I teach mindfulness from time to time to groups of senior executives at one of the UK's leading financial services organisations. These are ambitious people with big jobs. They have only a few steps left on their career paths and the organisation wants to help them make those. That's where programmes like my Art of Mindful Leadership training come in.
Usually, I'm preceded in my teaching by another trainer, a philosopher who specialises in business ethics. As part of his session, the executives each fill-in a detailed questionnaire that assesses their individual leadership style. What shocks many of these leaders is the extent to which their profiles show that at work they exhibit low levels of care. "But I'm a caring person," you hear people say. "I care for my family, for my community and friends. It's not that I don't care."
It shouldn't surprise us at all that those results show up, in fact, we should expect them. Any executive in financial services since 2007 has, until only very recently, been living through an unprecedented crisis. The hours they put in are brutal, the stakes are vertiginously high. For some, it can feel like climbing a rock face without a rope - day after day after day.

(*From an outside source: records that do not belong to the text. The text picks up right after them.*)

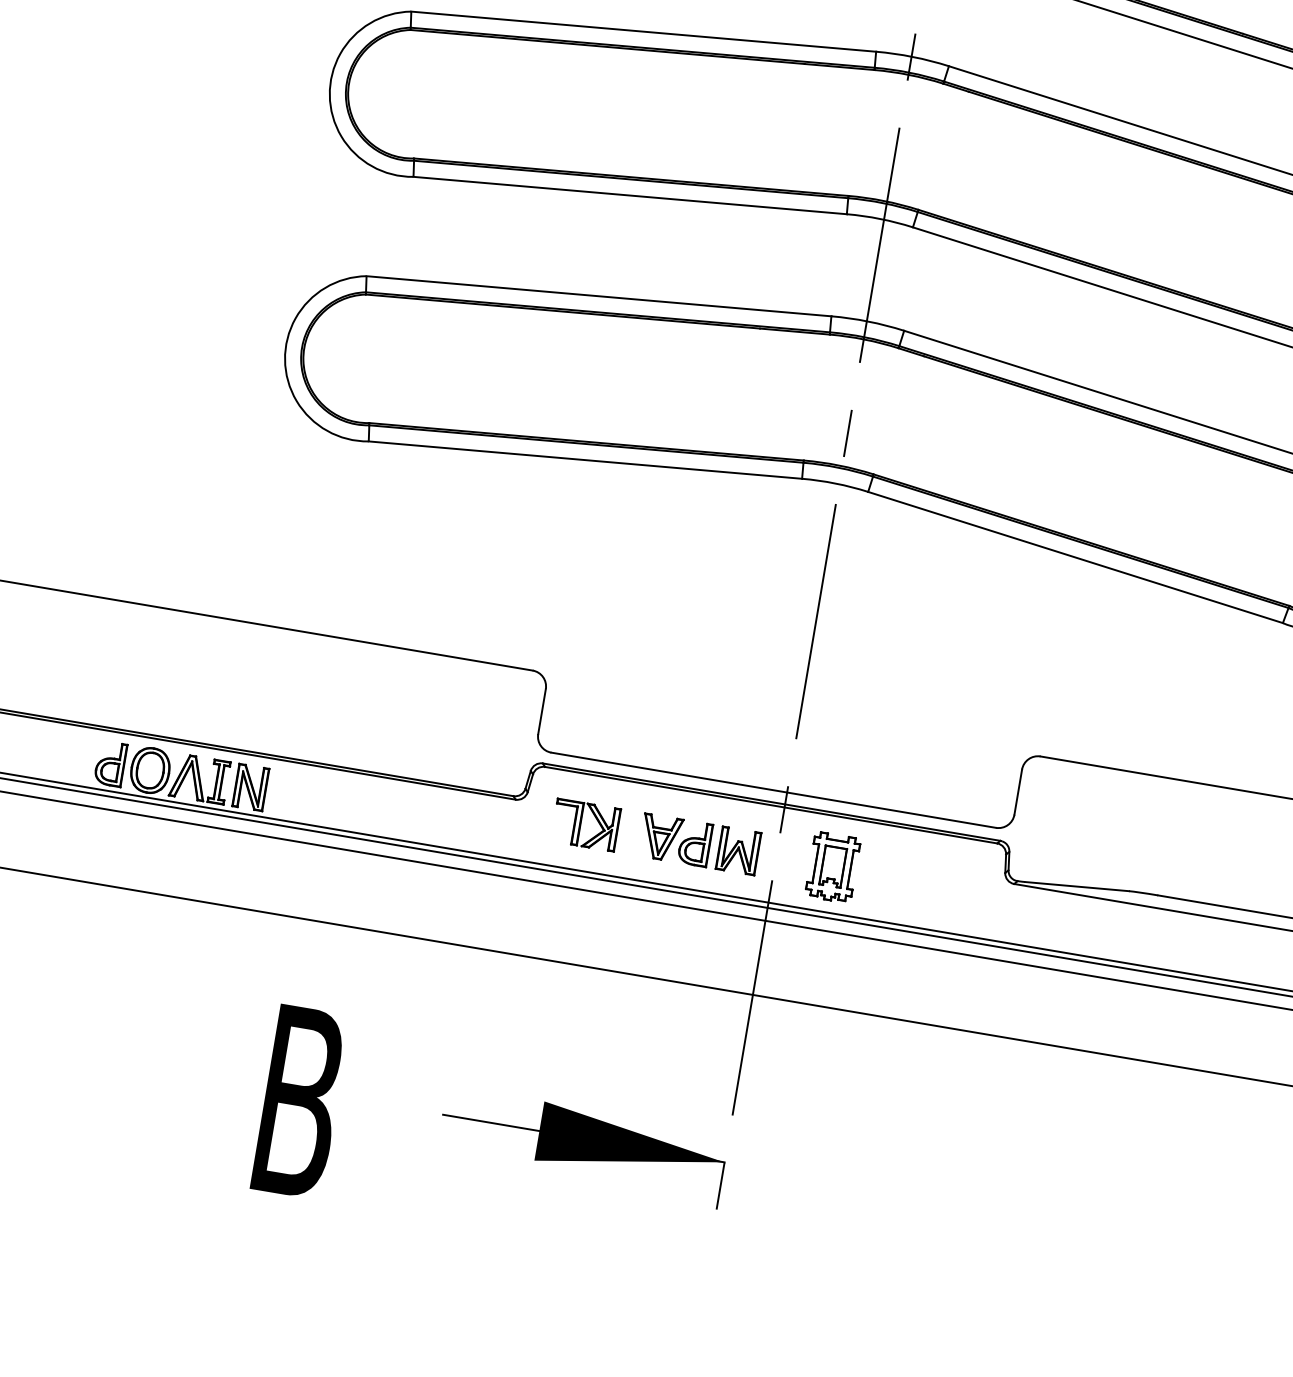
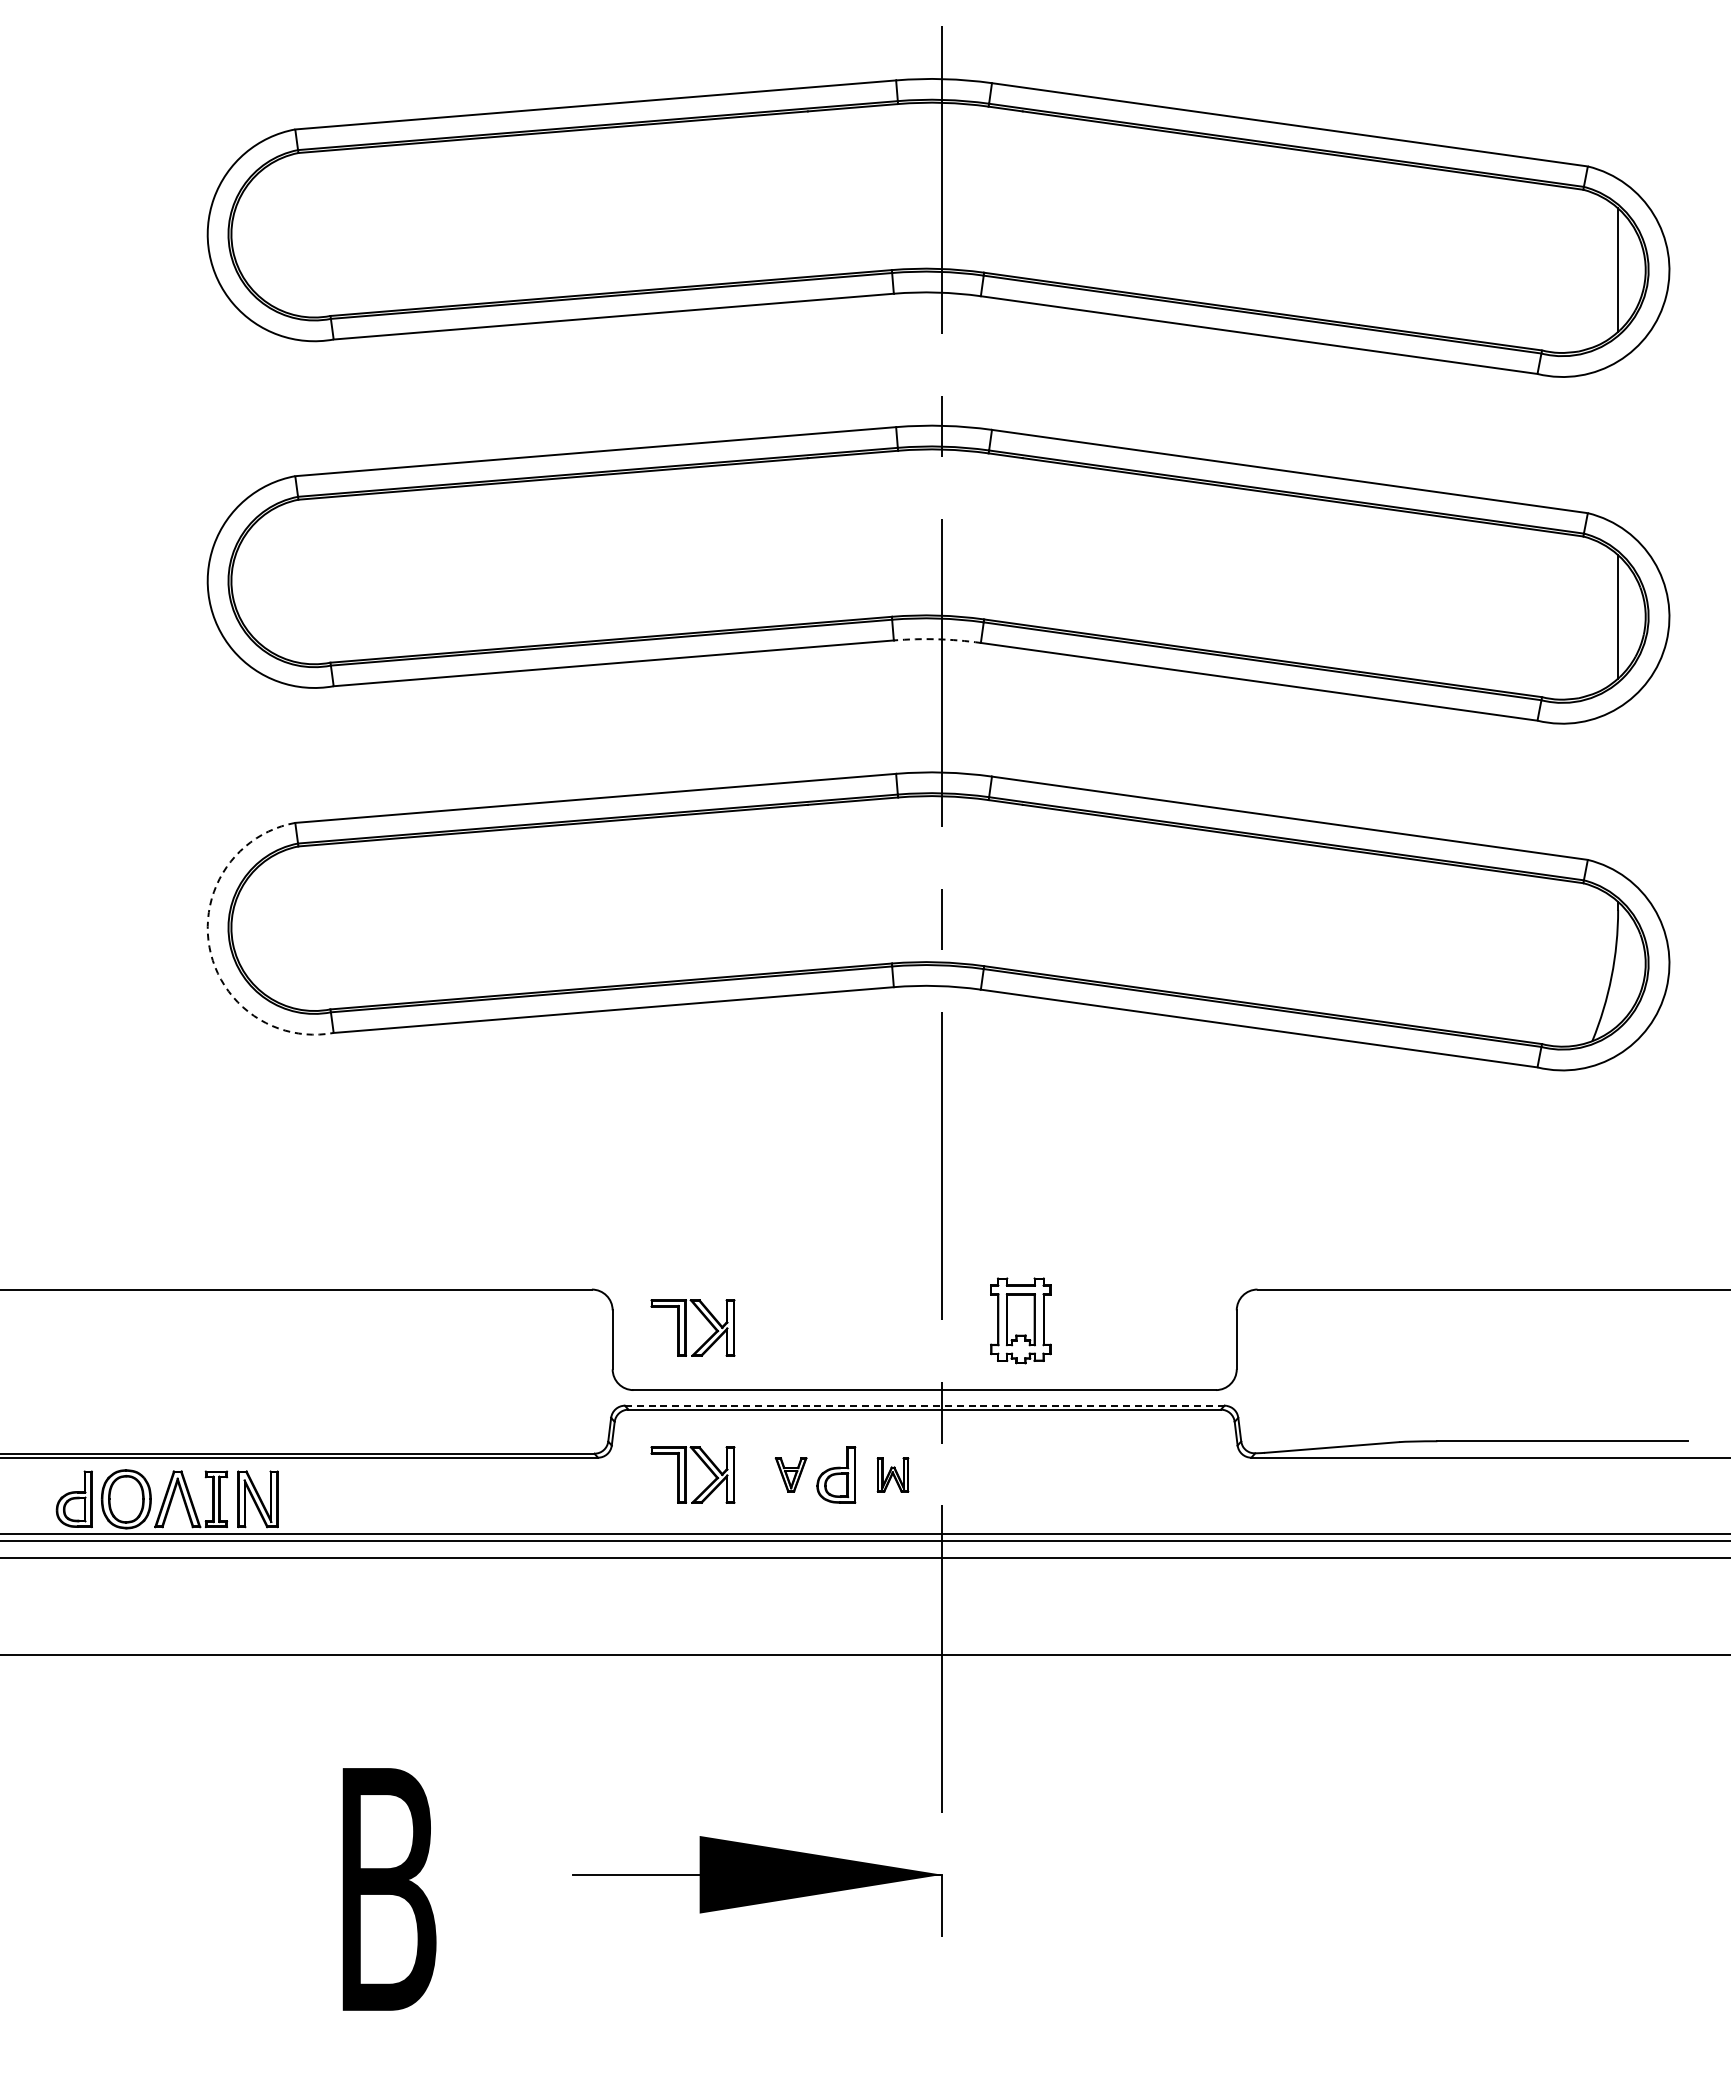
arc: (880, 219) -> (937, 639), solid -> dashed
arc: (285, 360) -> (209, 947), solid -> dashed
part: (604, 712) -> (692, 1327), added
line: (771, 801) -> (924, 1405), solid -> dashed
part: (660, 837) -> (790, 1474), size x0.6
part: (738, 850) -> (892, 1474), size x0.6
part: (832, 867) -> (1020, 1320), moved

This particular organisation has pulled through the crisis and they're in good shape now, but it was never easy and their leaders have often felt forced to just get their heads down and grind through, putting in the hours, churning through their tasks.
When you work like that, you generally don't feel you have time for the people who work for you. You're getting it done, they need to get it done. That's all there is to it.
This is where mindfulness training enters the picture. We know from studies like the famous Good Samaritan Experiment that when people feel stressed and needing to rush, their inclination to care for others dramatically declines. It's just how we're wired and there's nothing to be gained from berating people about that. That just makes things worse for everyone. Instead, wise organisations help their people to deal with that sense of stress and rush. In the words of a great CEO I've worked with, they provide their people with the tools to "lead effortlessly".
That's easily said. How do you do it?
Here's one piece of the jigsaw -
A consortium of business schools and executive training organisations, including INSEAD - the prestigious Paris-based business school, was tasked by the European Commission to discover, amongst other things, the most effective ways of enabling business managers to make socially responsible decisions. The study involved a collaborative investigation of the attitudes of 300 managers across 20 multinational companies. They trialled a number of interventions with these managers and the results were astonishing.
To quote from their RESPONSE report:
The standard executive education approach based on engaged discussions and case analyses fails to facilitate managers to shift towards higher probabilities to make socially responsible decisions.
On the other hand, coaching programs based on introspection and meditation techniques, without any discussion about CSR topics, exhibit a significant impact on both the probability to act in a socially responsible way and on the factors that influence the probability to behave that way.
What the research consortium found when they drilled into the data was quite simple. When you teach people to meditate their levels of care and concern naturally go up. They taught a cohort of managers to meditate and, compared to managers in similar circumstances who were simply 'taught' that they ought to care more, the meditators levels of care and concern rose significantly. That naturally increased their inclination to make more socially responsible decisions.
When people turn their attention to their own experiencing from moment to moment for a short time each day they become more familiar with themselves. In a sense, they come home to themselves. As a result, they become kinder to themselves. More deeply sensing their own humanity, they more easily see the humanity of others and that sense of common humanity raises their levels of care and concern.
It's not rocket science. It's really simple. Leaders who train in mindfulness care more. And that's better for all of us.